Today, AI is the biggest driver of OCI’s growth. The majority of Oracle’s backlog, or booked deals, are tied to customers training or deploying AI models with GPU-based servers, according to a person familiar with the figures.

OpenAI is slated to become Oracle largest customer and has marketed the work as “Stargate,” an effort first announced in January at the White House alongside President Donald Trump. The companies have struck deals for more than 5 gigawatts of computing power, an unprecedented sum and enough energy for millions of American homes.

Work for OpenAI is happening on an aggressive timeline. The data centers are targeted for completion by early 2027, with many servers running as soon as next summer, according to people familiar with the plans. Facilities are being designed for training AI models with the assumption that they could also to power the applications of those trained models, which is called inference.

Providing infrastructure for AI training is generally thought to be a lower margin business than inference because it requires more advanced semiconductors and cooling. Exact timing and design details for the OpenAI work could still change, the people said.

Finding data center developers and power providers to support this project at palatable prices has been a challenge, people involved with the development said. Costs for many goods and services have gone up over the last year owing to tariffs and vendors capitalizing on intense demand. Plus, it can take years to get approval and infrastructure to draw the scale of electricity needed from local grids.

The site Oracle plans to power entirely with gas generation is located in Shackleford County, Texas, near another Oracle server farm in Abilene. It is being developed by Vantage Data Centers, partly owned by DigitalBridge Group Inc. and Silver Lake, and will have a compute capacity of 1.4 gigawatts, making it among the largest known sites.
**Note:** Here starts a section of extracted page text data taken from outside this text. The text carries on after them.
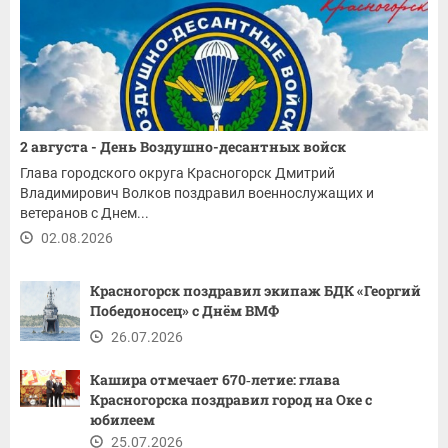
2 августа - День Воздушно-десантных войск
Глава городского округа Красногорск Дмитрий
Владимирович Волков поздравил военнослужащих и
ветеранов с Днем...
02.08.2026
Красногорск поздравил экипаж БДК «Георгий
Победоносец» с Днём ВМФ
26.07.2026
Кашира отмечает 670‑летие: глава
Красногорска поздравил город на Оке с
юбилеем
25.07.2026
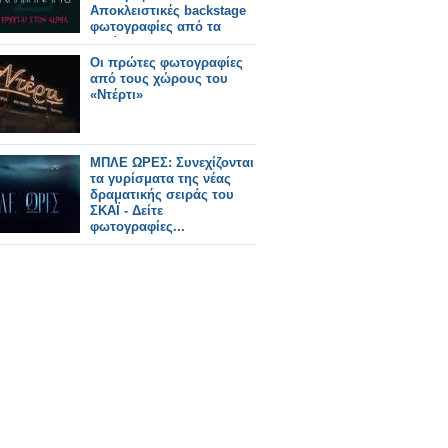
Αποκλειστικές backstage
φωτογραφίες από τα
γυρίσματα!
Οι πρώτες φωτογραφίες
από τους χώρους του
«Ντέρτι»
ΜΠΛΕ ΩΡΕΣ: Συνεχίζονται
τα γυρίσματα της νέας
δραματικής σειράς του
ΣΚΑΪ - Δείτε
φωτογραφίες...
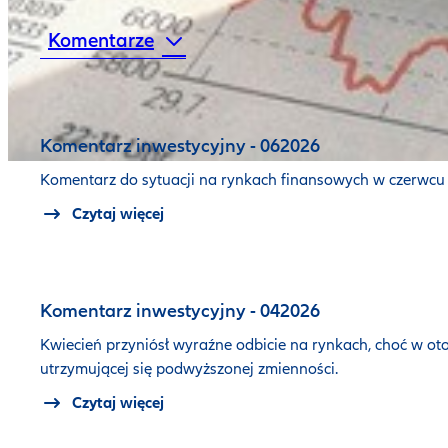
Komentarze
Komentarz inwestycyjny - 062026
Komentarz do sytuacji na rynkach finansowych w czerwcu
Czytaj więcej
Komentarz inwestycyjny - 042026
Kwiecień przyniósł wyraźne odbicie na rynkach, choć w ot
utrzymującej się podwyższonej zmienności.
Czytaj więcej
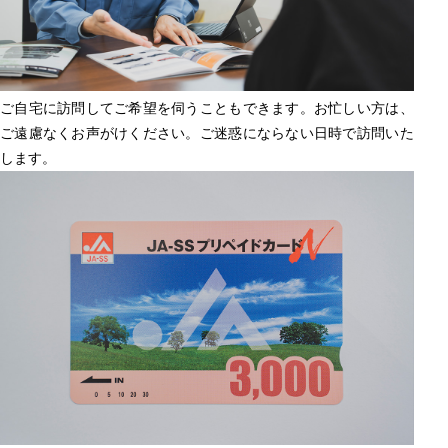
ご自宅に訪問してご希望を伺うこともできます。お忙しい方は、
ご遠慮なくお声がけください。ご迷惑にならない日時で訪問いた
します。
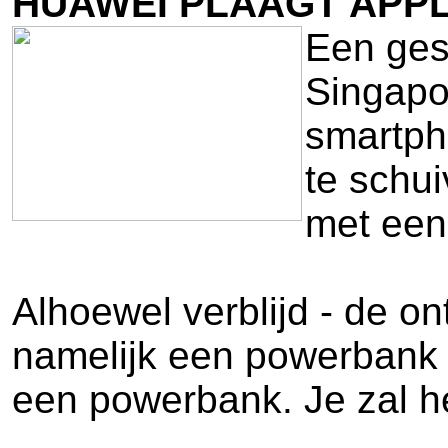
HUAWEI PLAAGT APP
Een ges
Singapo
smartpho
te schu
met een 
Alhoewel verblijd - de 
namelijk een powerbank (e
een powerbank. Je zal h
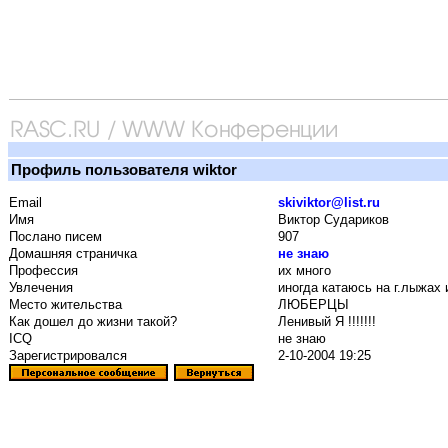
Профиль пользователя wiktor
Email
skiviktor@list.ru
Имя
Виктор Судариков
Послано писем
907
Домашняя страничка
не знаю
Профессия
их много
Увлечения
иногда катаюсь на г.лыжах 
Место жительства
ЛЮБЕРЦЫ
Как дошел до жизни такой?
Ленивый Я !!!!!!!
ICQ
не знаю
Зарегистрировался
2-10-2004 19:25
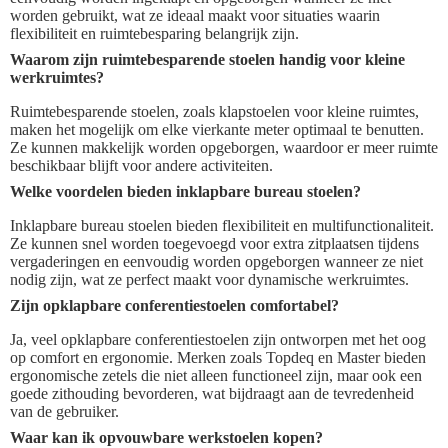
worden gebruikt, wat ze ideaal maakt voor situaties waarin
flexibiliteit en ruimtebesparing belangrijk zijn.
Waarom zijn ruimtebesparende stoelen handig voor kleine
werkruimtes?
Ruimtebesparende stoelen, zoals klapstoelen voor kleine ruimtes,
maken het mogelijk om elke vierkante meter optimaal te benutten.
Ze kunnen makkelijk worden opgeborgen, waardoor er meer ruimte
beschikbaar blijft voor andere activiteiten.
Welke voordelen bieden inklapbare bureau stoelen?
Inklapbare bureau stoelen bieden flexibiliteit en multifunctionaliteit.
Ze kunnen snel worden toegevoegd voor extra zitplaatsen tijdens
vergaderingen en eenvoudig worden opgeborgen wanneer ze niet
nodig zijn, wat ze perfect maakt voor dynamische werkruimtes.
Zijn opklapbare conferentiestoelen comfortabel?
Ja, veel opklapbare conferentiestoelen zijn ontworpen met het oog
op comfort en ergonomie. Merken zoals Topdeq en Master bieden
ergonomische zetels die niet alleen functioneel zijn, maar ook een
goede zithouding bevorderen, wat bijdraagt aan de tevredenheid
van de gebruiker.
Waar kan ik opvouwbare werkstoelen kopen?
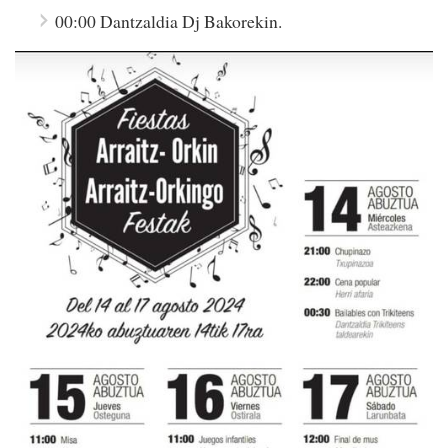
00:00 Dantzaldia Dj Bakorekin.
Part of OCI’s popularity with AI firms is its long-standing focus on bare metal servers. This has become the standard arrangement for AI work, and Oracle was first among major vendors to offer it. Users and employees also point to Oracle’s networking quality and willingness to do high levels of customized work.

Semianalysis, a popular industry analyst, listed Oracle Cloud near the top of its rankings for AI infrastructure vendors in March, citing its cost-effectiveness, networking quality and strong customer service.
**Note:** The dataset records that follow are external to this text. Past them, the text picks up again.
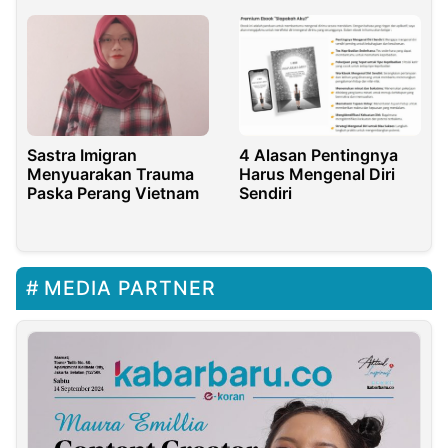
Sastra Imigran
4 Alasan Pentingnya
Menyuarakan Trauma
Harus Mengenal Diri
Paska Perang Vietnam
Sendiri
MEDIA PARTNER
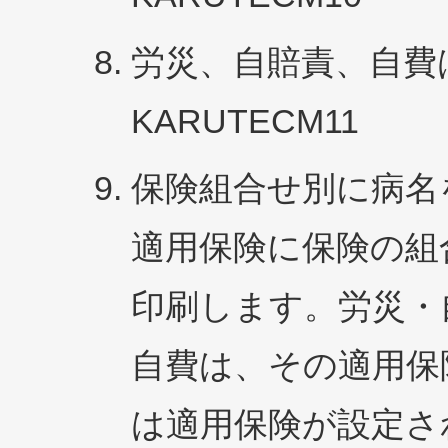
労災、自賠責、自費は
KARUTECM11
保険組合せ別に病名
適用保険に保険の組
印刷します。労災・
自費は、その適用保
は適用保険が設定さ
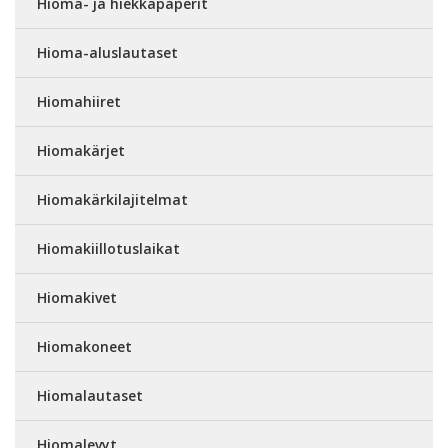
Hioma- ja hiekkapaperit
Hioma-aluslautaset
Hiomahiiret
Hiomakärjet
Hiomakärkilajitelmat
Hiomakiillotuslaikat
Hiomakivet
Hiomakoneet
Hiomalautaset
Hiomalevyt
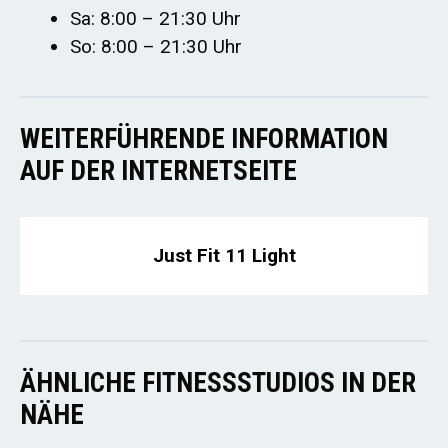
Sa: 8:00 – 21:30 Uhr
So: 8:00 – 21:30 Uhr
WEITERFÜHRENDE INFORMATION
AUF DER INTERNETSEITE
Just Fit 11 Light
ÄHNLICHE FITNESSSTUDIOS IN DER
NÄHE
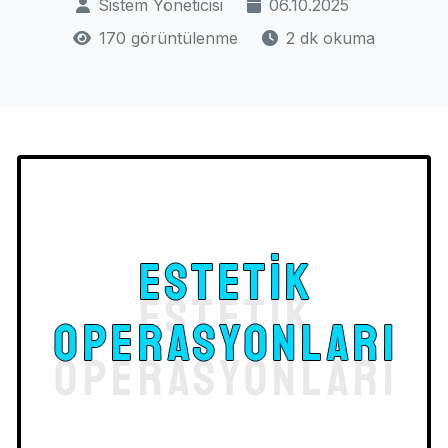
Sistem Yöneticisi
06.10.2025
170 görüntülenme
2 dk okuma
“They’re aggressive on price, which definitely helps,” said David Talby, CEO John Snow Labs, which trains and deploys AI models in health care. His company picked OCI in part because the offering had high performance and was well optimized for use with Nvidia AI chips.

Another of Oracle’s largest AI customers is Nvidia, which uses OCI for internal development and to power its own cloud infrastructure service. The chipmaker, codenamed “pathfinder” internally, rents capacity from an Oracle cluster of H100 chips in Japan and from a data center being built on Indonesia’s Batam Island. Oracle is also in talks with Meta Platforms Inc. and Musk’s xAI for further capacity, according to a person familiar with the plans.

Oracle’s cloud business is still orders of magnitude smaller than Amazon, Microsoft and the No. 3 provider, Alphabet Inc.’s Google. But plenty of room for growth exists. The market generated almost $100 billion in revenue in the most recent quarter and is expanding about 25% year over year, according to Synergy Research Group.

The big question is how Oracle will fund this development and what it does to the company’s profitability, said Mark Moerdler, an analyst at Bernstein. Still, the company hasn’t had to borrow money to develop its centers like smaller rivals such as CoreWeave Inc.

“We believe the margin will rebound and cash flow will be substantial once they get through this investment phase,” Moerdler said, comparing this moment to Microsoft’s cloud transition under Satya Nadella. “Oracle is going through a business model transformation that is even more impactful over a shorter period of time.”

(Adds detail on Vantage Data Centers ownership in 30th paragraph.)